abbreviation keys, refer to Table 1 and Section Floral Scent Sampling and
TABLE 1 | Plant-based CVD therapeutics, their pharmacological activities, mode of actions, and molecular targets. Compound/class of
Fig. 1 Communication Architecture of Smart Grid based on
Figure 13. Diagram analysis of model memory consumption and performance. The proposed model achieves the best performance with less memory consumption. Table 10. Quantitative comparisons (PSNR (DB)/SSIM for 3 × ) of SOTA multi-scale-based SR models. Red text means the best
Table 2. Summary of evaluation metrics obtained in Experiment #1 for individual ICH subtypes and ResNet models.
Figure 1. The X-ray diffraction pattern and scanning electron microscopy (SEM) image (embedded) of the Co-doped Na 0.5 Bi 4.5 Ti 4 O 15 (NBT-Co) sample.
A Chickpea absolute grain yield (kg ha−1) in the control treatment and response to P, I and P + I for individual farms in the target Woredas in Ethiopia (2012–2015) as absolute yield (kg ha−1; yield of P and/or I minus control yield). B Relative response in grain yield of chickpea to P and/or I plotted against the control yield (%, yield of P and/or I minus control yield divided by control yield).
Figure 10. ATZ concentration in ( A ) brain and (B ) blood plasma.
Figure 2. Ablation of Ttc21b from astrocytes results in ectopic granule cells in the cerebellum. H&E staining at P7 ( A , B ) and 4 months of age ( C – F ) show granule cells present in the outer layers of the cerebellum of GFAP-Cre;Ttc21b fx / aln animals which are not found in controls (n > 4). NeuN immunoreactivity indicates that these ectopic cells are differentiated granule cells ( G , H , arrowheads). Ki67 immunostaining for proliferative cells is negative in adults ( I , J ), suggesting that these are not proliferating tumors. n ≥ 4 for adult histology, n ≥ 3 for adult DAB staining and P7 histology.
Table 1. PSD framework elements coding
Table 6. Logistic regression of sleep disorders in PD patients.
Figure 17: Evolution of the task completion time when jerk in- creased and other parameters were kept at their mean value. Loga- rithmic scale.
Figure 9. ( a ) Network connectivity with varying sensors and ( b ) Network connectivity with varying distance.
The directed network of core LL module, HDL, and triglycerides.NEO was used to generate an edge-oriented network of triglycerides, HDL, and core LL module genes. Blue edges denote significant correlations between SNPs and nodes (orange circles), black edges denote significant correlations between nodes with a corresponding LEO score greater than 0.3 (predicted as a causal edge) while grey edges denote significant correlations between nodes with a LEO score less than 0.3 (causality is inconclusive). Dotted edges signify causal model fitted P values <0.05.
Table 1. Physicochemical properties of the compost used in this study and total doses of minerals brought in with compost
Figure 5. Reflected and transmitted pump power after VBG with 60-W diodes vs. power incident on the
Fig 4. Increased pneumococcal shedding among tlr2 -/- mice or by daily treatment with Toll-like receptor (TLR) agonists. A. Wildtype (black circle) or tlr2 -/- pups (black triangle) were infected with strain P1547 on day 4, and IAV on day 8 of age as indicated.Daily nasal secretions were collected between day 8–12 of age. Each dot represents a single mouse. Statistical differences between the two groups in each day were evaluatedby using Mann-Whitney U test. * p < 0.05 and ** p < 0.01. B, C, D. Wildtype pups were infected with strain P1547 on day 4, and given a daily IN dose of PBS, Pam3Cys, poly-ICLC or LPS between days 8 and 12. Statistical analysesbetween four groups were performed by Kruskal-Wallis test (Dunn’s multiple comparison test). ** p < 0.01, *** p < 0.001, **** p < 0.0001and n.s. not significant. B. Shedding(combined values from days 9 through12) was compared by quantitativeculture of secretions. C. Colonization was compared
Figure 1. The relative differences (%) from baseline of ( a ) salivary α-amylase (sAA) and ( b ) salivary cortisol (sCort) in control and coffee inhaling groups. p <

*EXERCISE DESCRIPTION*:
The whole block of entries above should be repeated exactly.

*SOLUTION TO THIS PROBLEM*:
abbreviation keys, refer to Table 1 and Section Floral Scent Sampling and
TABLE 1 | Plant-based CVD therapeutics, their pharmacological activities, mode of actions, and molecular targets. Compound/class of
Fig. 1 Communication Architecture of Smart Grid based on
Figure 13. Diagram analysis of model memory consumption and performance. The proposed model achieves the best performance with less memory consumption. Table 10. Quantitative comparisons (PSNR (DB)/SSIM for 3 × ) of SOTA multi-scale-based SR models. Red text means the best
Table 2. Summary of evaluation metrics obtained in Experiment #1 for individual ICH subtypes and ResNet models.
Figure 1. The X-ray diffraction pattern and scanning electron microscopy (SEM) image (embedded) of the Co-doped Na 0.5 Bi 4.5 Ti 4 O 15 (NBT-Co) sample.
A Chickpea absolute grain yield (kg ha−1) in the control treatment and response to P, I and P + I for individual farms in the target Woredas in Ethiopia (2012–2015) as absolute yield (kg ha−1; yield of P and/or I minus control yield). B Relative response in grain yield of chickpea to P and/or I plotted against the control yield (%, yield of P and/or I minus control yield divided by control yield).
Figure 10. ATZ concentration in ( A ) brain and (B ) blood plasma.
Figure 2. Ablation of Ttc21b from astrocytes results in ectopic granule cells in the cerebellum. H&E staining at P7 ( A , B ) and 4 months of age ( C – F ) show granule cells present in the outer layers of the cerebellum of GFAP-Cre;Ttc21b fx / aln animals which are not found in controls (n > 4). NeuN immunoreactivity indicates that these ectopic cells are differentiated granule cells ( G , H , arrowheads). Ki67 immunostaining for proliferative cells is negative in adults ( I , J ), suggesting that these are not proliferating tumors. n ≥ 4 for adult histology, n ≥ 3 for adult DAB staining and P7 histology.
Table 1. PSD framework elements coding
Table 6. Logistic regression of sleep disorders in PD patients.
Figure 17: Evolution of the task completion time when jerk in- creased and other parameters were kept at their mean value. Loga- rithmic scale.
Figure 9. ( a ) Network connectivity with varying sensors and ( b ) Network connectivity with varying distance.
The directed network of core LL module, HDL, and triglycerides.NEO was used to generate an edge-oriented network of triglycerides, HDL, and core LL module genes. Blue edges denote significant correlations between SNPs and nodes (orange circles), black edges denote significant correlations between nodes with a corresponding LEO score greater than 0.3 (predicted as a causal edge) while grey edges denote significant correlations between nodes with a LEO score less than 0.3 (causality is inconclusive). Dotted edges signify causal model fitted P values <0.05.
Table 1. Physicochemical properties of the compost used in this study and total doses of minerals brought in with compost
Figure 5. Reflected and transmitted pump power after VBG with 60-W diodes vs. power incident on the
Fig 4. Increased pneumococcal shedding among tlr2 -/- mice or by daily treatment with Toll-like receptor (TLR) agonists. A. Wildtype (black circle) or tlr2 -/- pups (black triangle) were infected with strain P1547 on day 4, and IAV on day 8 of age as indicated.Daily nasal secretions were collected between day 8–12 of age. Each dot represents a single mouse. Statistical differences between the two groups in each day were evaluatedby using Mann-Whitney U test. * p < 0.05 and ** p < 0.01. B, C, D. Wildtype pups were infected with strain P1547 on day 4, and given a daily IN dose of PBS, Pam3Cys, poly-ICLC or LPS between days 8 and 12. Statistical analysesbetween four groups were performed by Kruskal-Wallis test (Dunn’s multiple comparison test). ** p < 0.01, *** p < 0.001, **** p < 0.0001and n.s. not significant. B. Shedding(combined values from days 9 through12) was compared by quantitativeculture of secretions. C. Colonization was compared
Figure 1. The relative differences (%) from baseline of ( a ) salivary α-amylase (sAA) and ( b ) salivary cortisol (sCort) in control and coffee inhaling groups. p <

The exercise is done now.